All we need now are white-faced hornets to complete the trifecta of stinging insects. These are the pit bulls of the insect world, and every year I manage to get stung at least once by blundering into a nest.

You can swat a mosquito or deer fly, but if you kill a white-faced hornet, I’m told, it sends out a chemical signal equivalent to a cavalry call for reinforcements.

The sting is  excruciatingly painful in two stages. At first it feels like being shot with a pellet gun, and then like being injected with a horse hypodermic needle filled with sulfuric acid. After one such bite my wrist and forearm swelled up to such Popeye-like proportions I couldn’t even strap on a watch for a week.

White-faced hornets are like fighter jets, amazingly fast and agile, and have struck while I’ve raced along on my bicycle.

I guess that leaves swimming as the only activity in which you can reliably avoid assault during these insect-infested periods – except …
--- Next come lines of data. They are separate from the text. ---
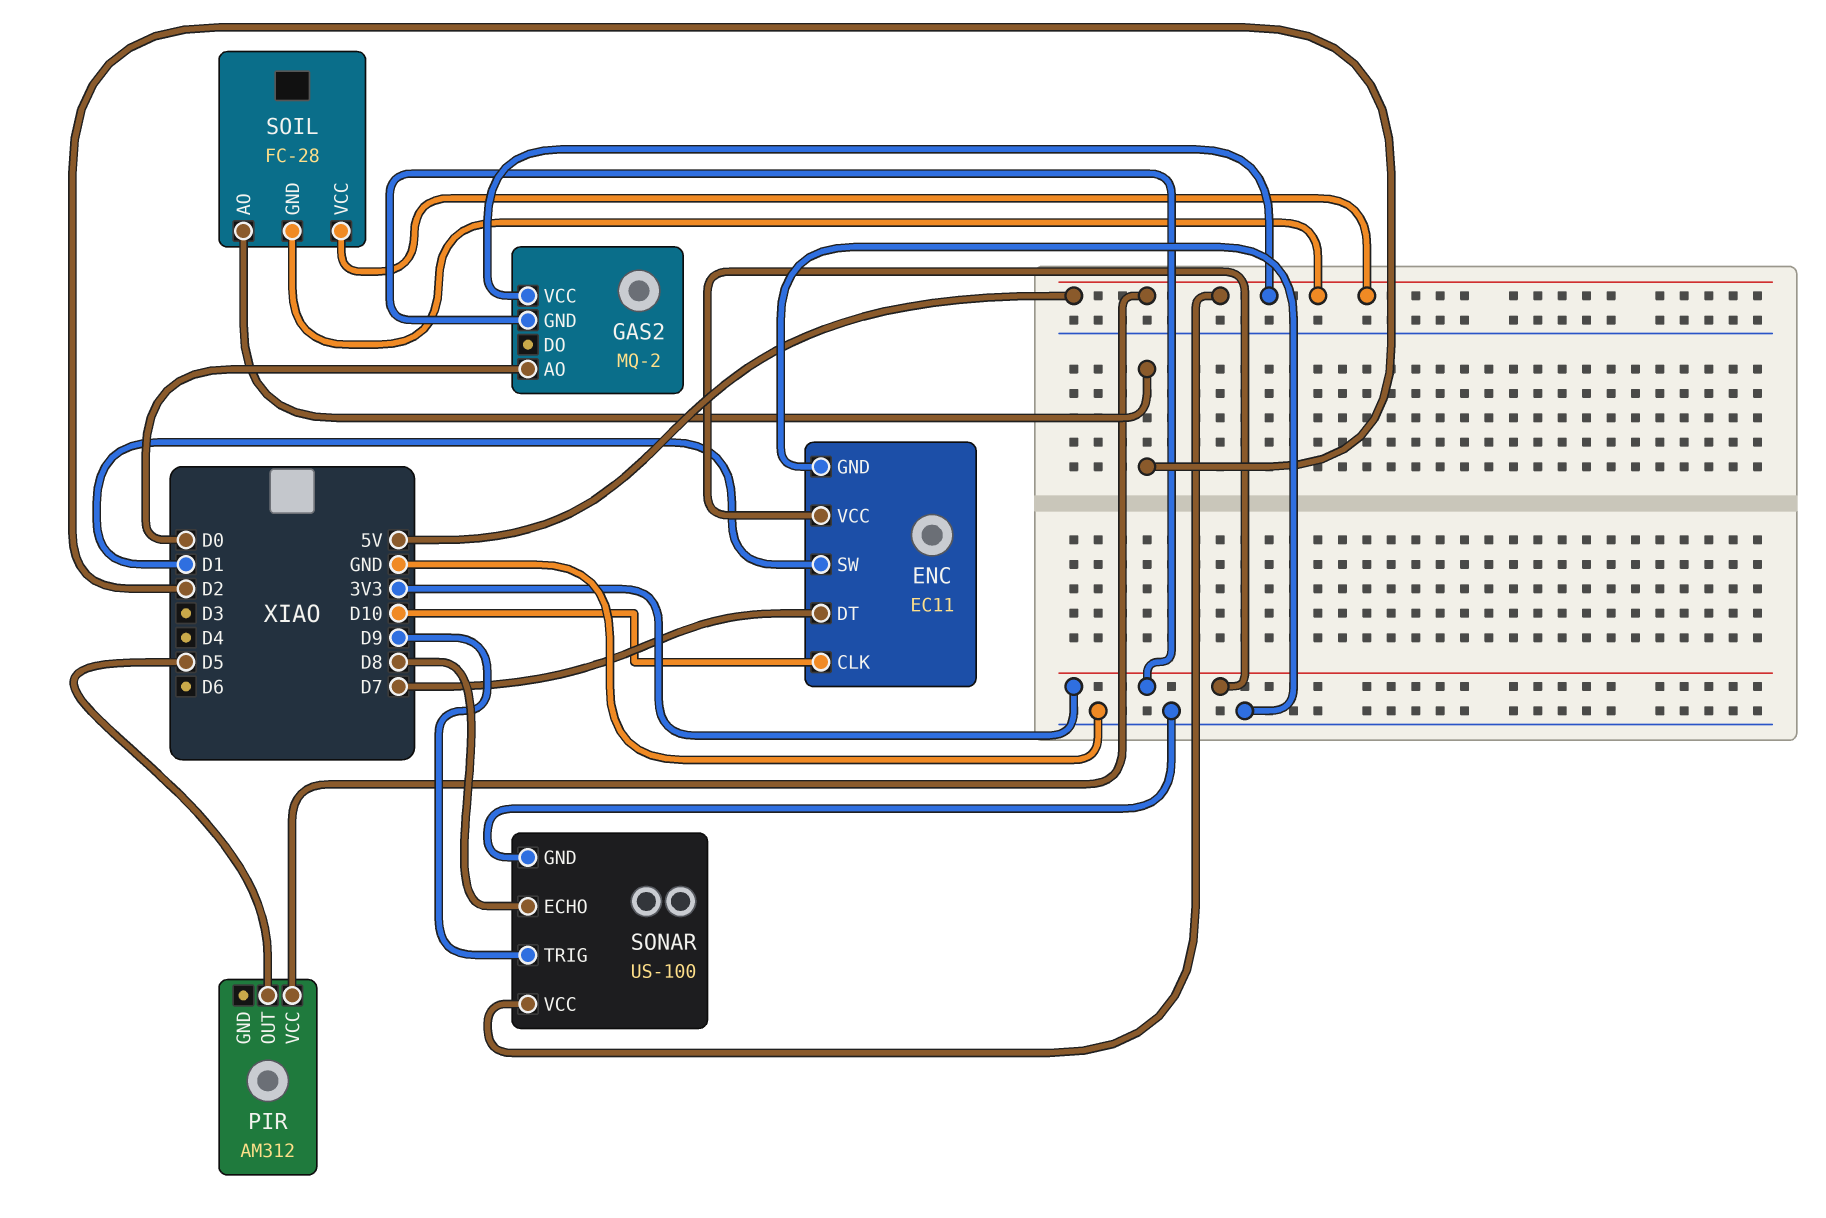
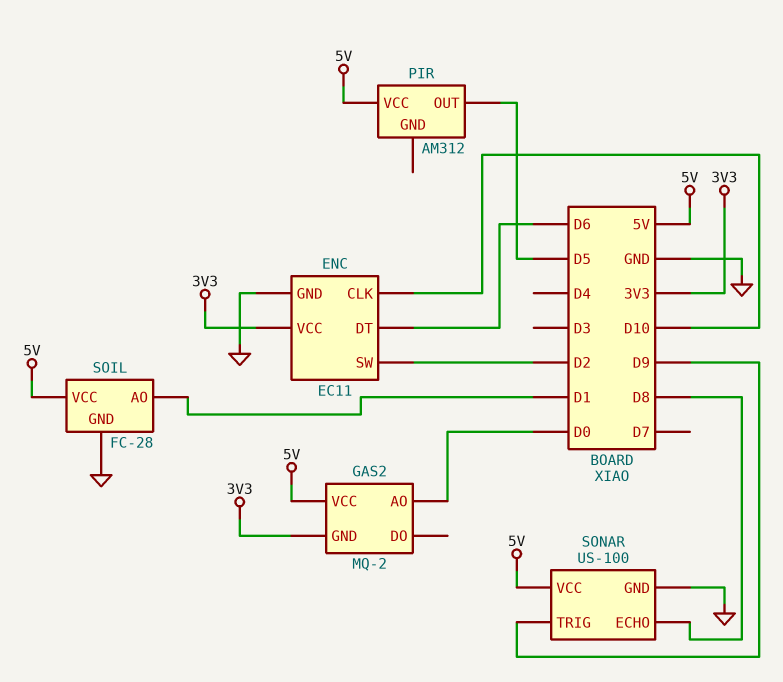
ENC pin DT: D7 -> D6
ENC pin SW: D1 -> D2
SOIL pin AO: D2 -> D1
SOIL pin GND: 5V -> GND

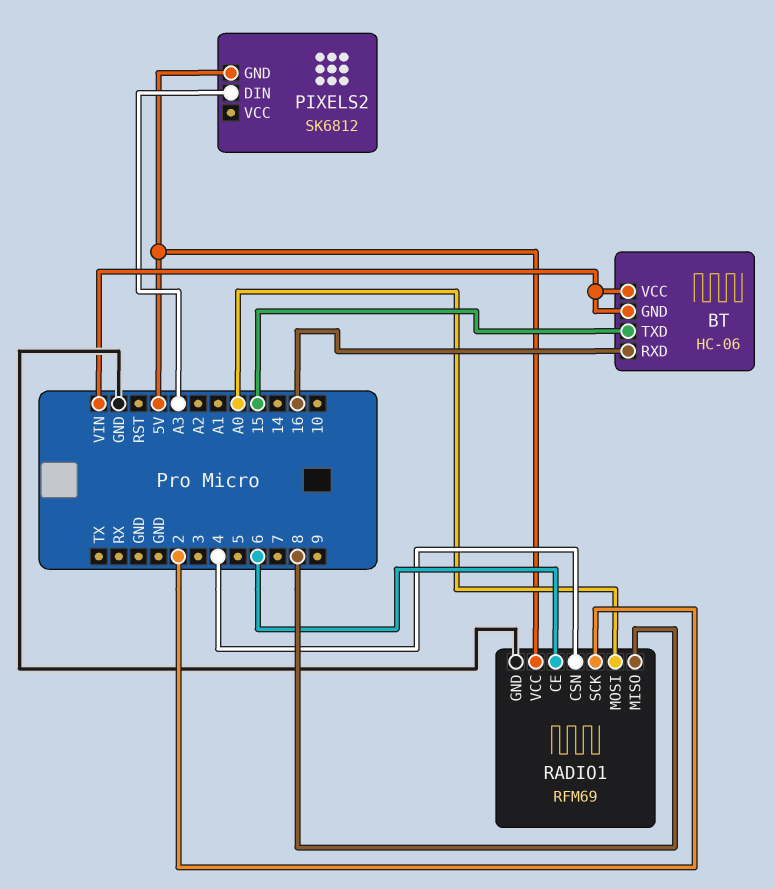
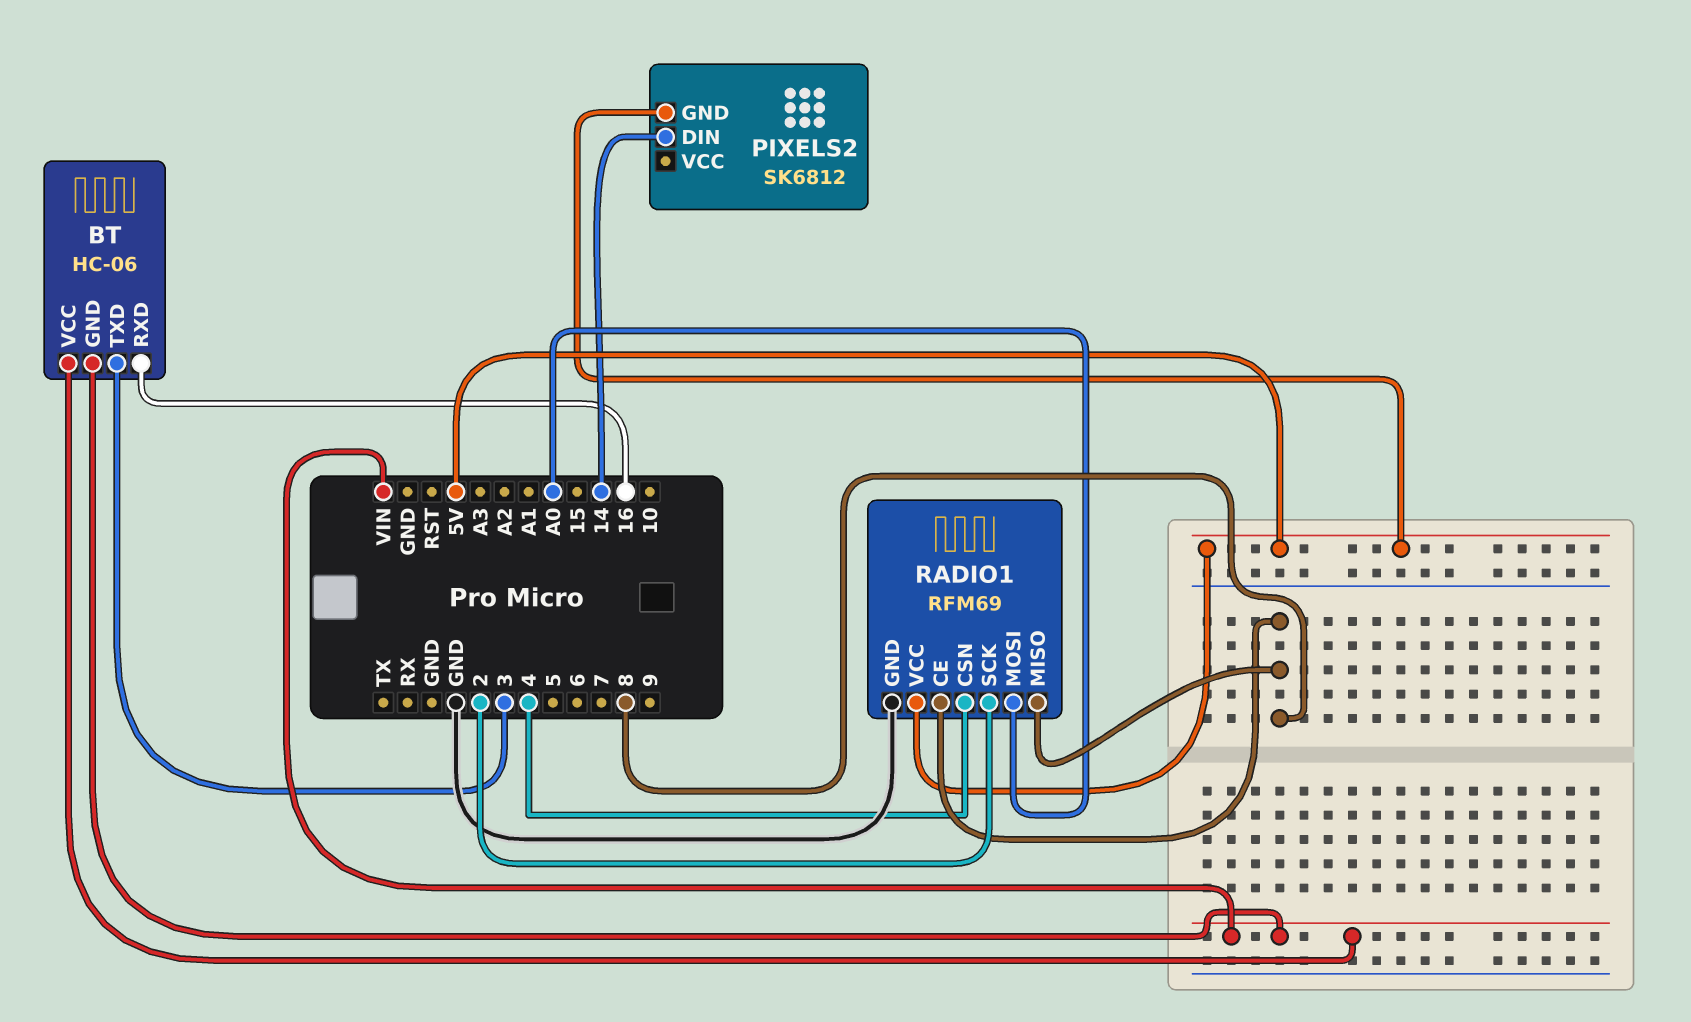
BT pin TXD: 15 -> 3
PIXELS2 pin DIN: A3 -> 14
RADIO1 pin CE: 6 -> 8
Years ago, friends and I embarked on a multi-day canoe trip in Canada that unfortunately coincided with the height of black fly season. Black flies have been known to cause moose to collapse while desperately trying to escape, and there are undocumented claims of similarly large creatures exsanguinated by the blood-sucking insects.

Diving into the lake seemed to provide our only relief – until we surfaced covered in leeches.

“You win!” I cried, as we frantically packed gear and raced home.

You can’t fight Mother Nature, especially when her soldiers include such formidable foes.